O Promotor de Justiça Rogério Sanches, ao tratar da aplicação do percentual de reincidência em crimes com violência ou grave ameaça, destacou que:
[...]O dispositivo faz referência à reincidência específica em crime com violência ou grave ameaça. Mas e se o reeducando for reincidente, mas não específico, ou seja, somente um dos crimes, passado e presente tiver sido cometido com violência ou grave ameaça? Lendo e relendo o artigo em comento, concluímos que estamos diante de uma lacuna, cuja integração, por óbvio, deverá observar o princípio do in dubio pro reo. (CUNHO, Rogério Sanches. Pacote Anticrime: Lei n.13964/2019 - Comentários às alterações no CP, CPP e LEP. Salvador: Editora Juspodivm, 2020, p.371.

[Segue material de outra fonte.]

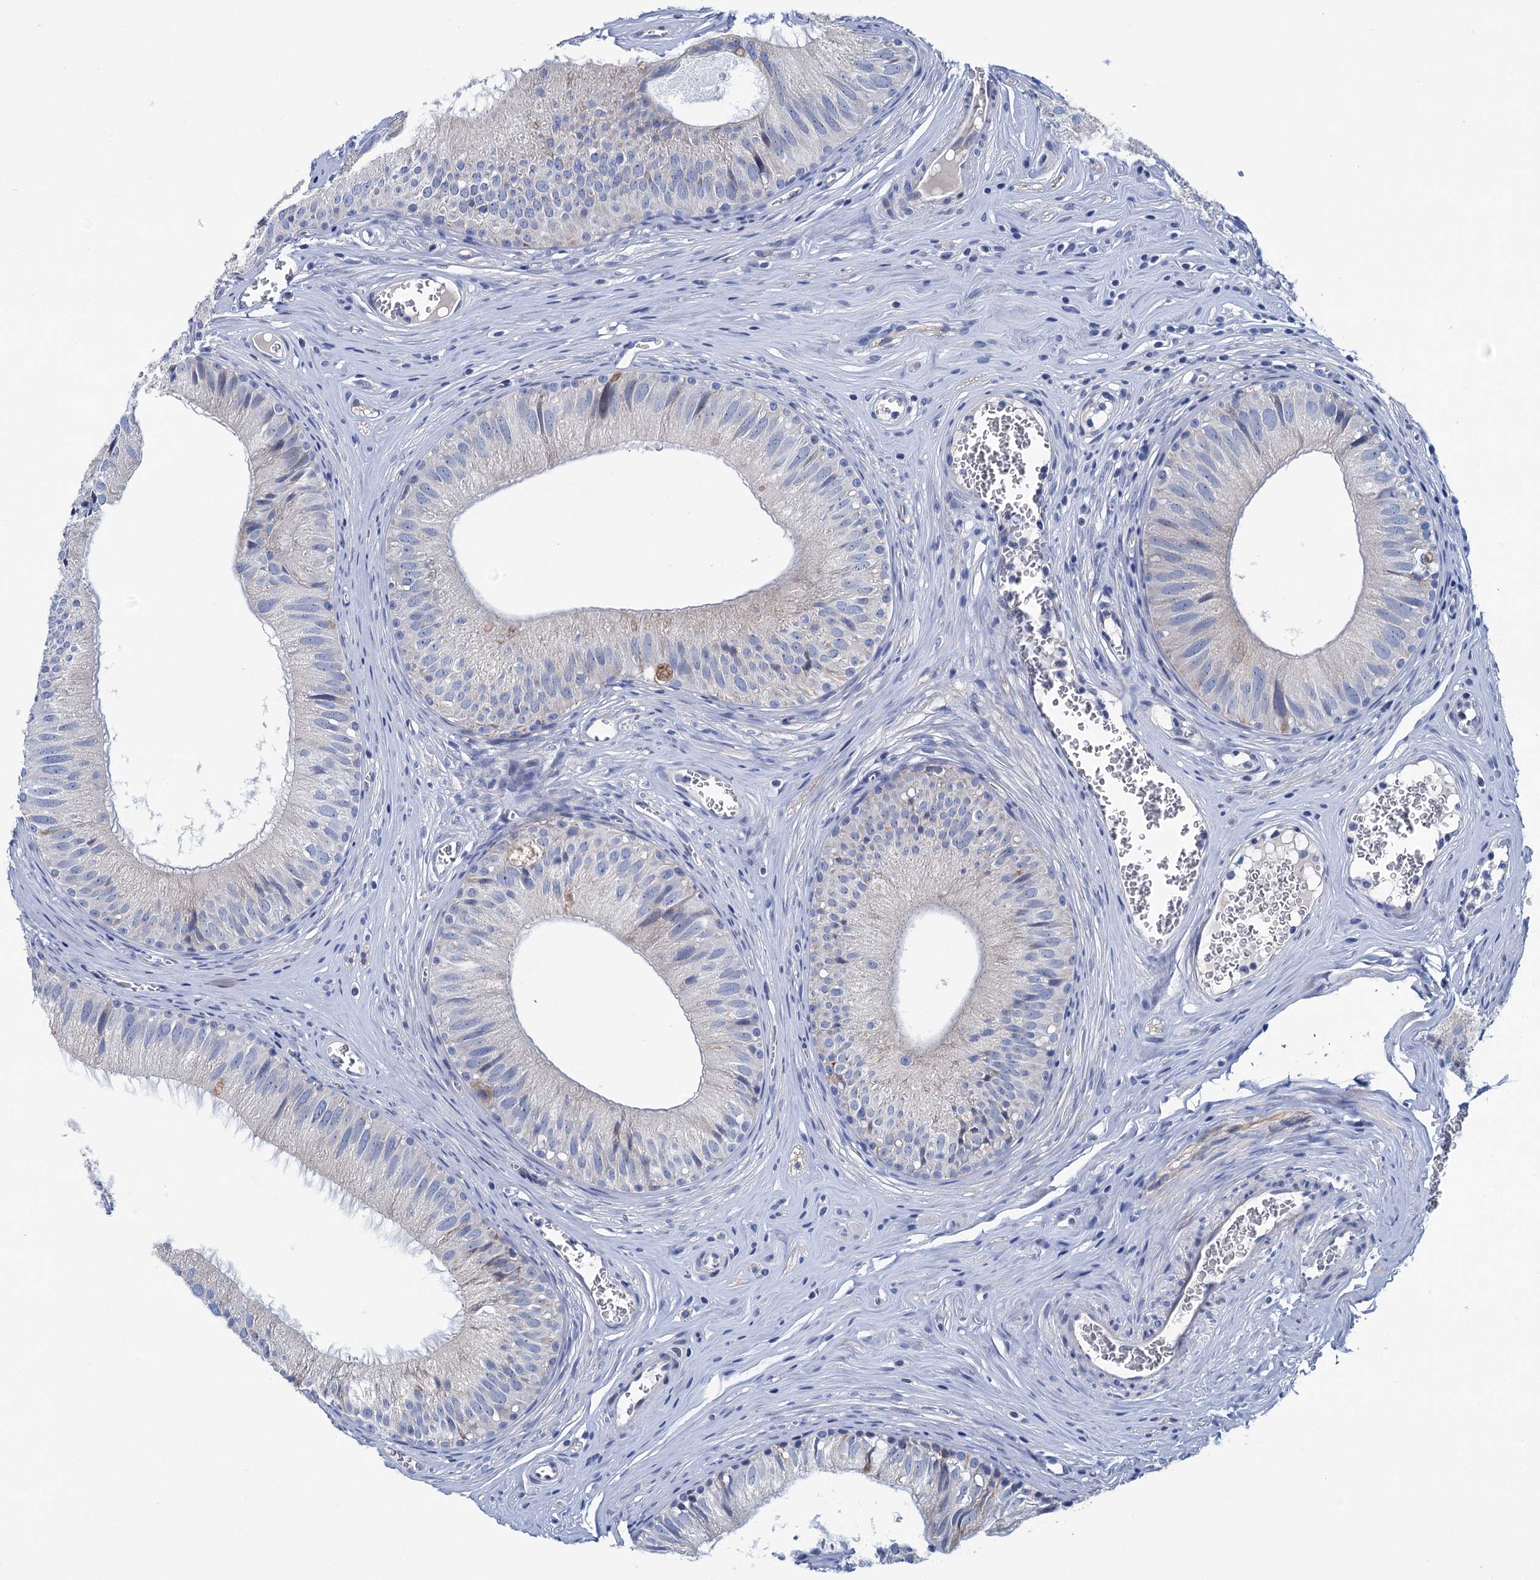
{"staining": {"intensity": "negative", "quantity": "none", "location": "none"}, "tissue": "epididymis", "cell_type": "Glandular cells", "image_type": "normal", "snomed": [{"axis": "morphology", "description": "Normal tissue, NOS"}, {"axis": "topography", "description": "Epididymis"}], "caption": "Glandular cells are negative for protein expression in unremarkable human epididymis. (Stains: DAB (3,3'-diaminobenzidine) immunohistochemistry (IHC) with hematoxylin counter stain, Microscopy: brightfield microscopy at high magnification).", "gene": "CHDH", "patient": {"sex": "male", "age": 36}}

Seguindo a mesma linha de raciocínio, Lima Netto e Tavares esclarecem ser necessária a reincidência específica para a aplicação do lapso temporal relativo aos crimes hediondos e equiparados e com resultado morte:
Antes do PAC, o tratamento mais gravoso ao condenado reincidente que cometeu crime hediondo ou equiparado hão exigia a reincidência específica. Percebam que a nova legislação exige, para o tratamento mais gravoso, a reincidência na prática de crime hediondo ou equiparado (com ou sem resultado morte, a depender do caso, incisos VII e VIII, isto é, é preciso que a reincidência seja específica. (TAVARES, Pedro Tenorio Soares Vieira; NETTO LIMA, Estácio Luiz Gama. Pacote Anticrime: As modificações no sistema de justiça criminal brasileiro, e-book, 2020, p.175.
Em recente publicação doutrinária:
[...]Nesse passo a Lei 13.964/19 não trouxe qualquer novidade ou alteração. Uma lacuna, porém, surge: o que fazer se o indivíduo é condenado por crime hediondo ou equiparado e é reincidente, porém não em crime dessa natureza? Por exemplo, um sujeito é condenado por estupro, sendo reincidente, mas por causa de uma condenação anterior por furto simples. Essa situação não foi prevista pela lei e então a única solução é a aplicação da norma referente aos condenados por crimes hediondos, de acordo com o artigo 112, V, LEP, sendo o patamar de cumprimento exigido de 40%. Embora nesse inciso mencionado se trate originalmente de agente primário, o reincidente não específico terá de ser ali enquadrado na impossibilidade de impor-lhe o tratamento mais gravoso que só é permitido ao reincidente específico em crimes hediondos ou equiparados. Nesse conflito, deve prevalecer a norma que melhor se adequa e que é mais benéfica para o infrator. Como antes, a progressão com 3/5 (equivalente a 60%) era aplicável tanto para reincidentes específicos, como para genéricos, no que tange aos genéricos, a Lei 13.964/19 criou novatio legis in mellius, já que agora a progressão se dará com somente 40% da pena. Dessa maneira, há que retroagir a nova regulamentação para os casos ocorridos antes da vigência da Lei Anticrime. Aqui reside, talvez, um dos grandes lapsos do novo sistema, pois, na esteira de aumentar o rigor com autores de crimes hediondos, acabou beneficiando em grande escala não somente um condenado por crime hediondo mas um reincidente que comete crime hediondo!" (Artigo: Lei Anticrime e Crimes Hediondos (CABETTE, Eduardo Luiz Santos & CARUSO, Gianfranco Silva).(www.meusitejuridico.com.br). Acesso em 15.7.2020)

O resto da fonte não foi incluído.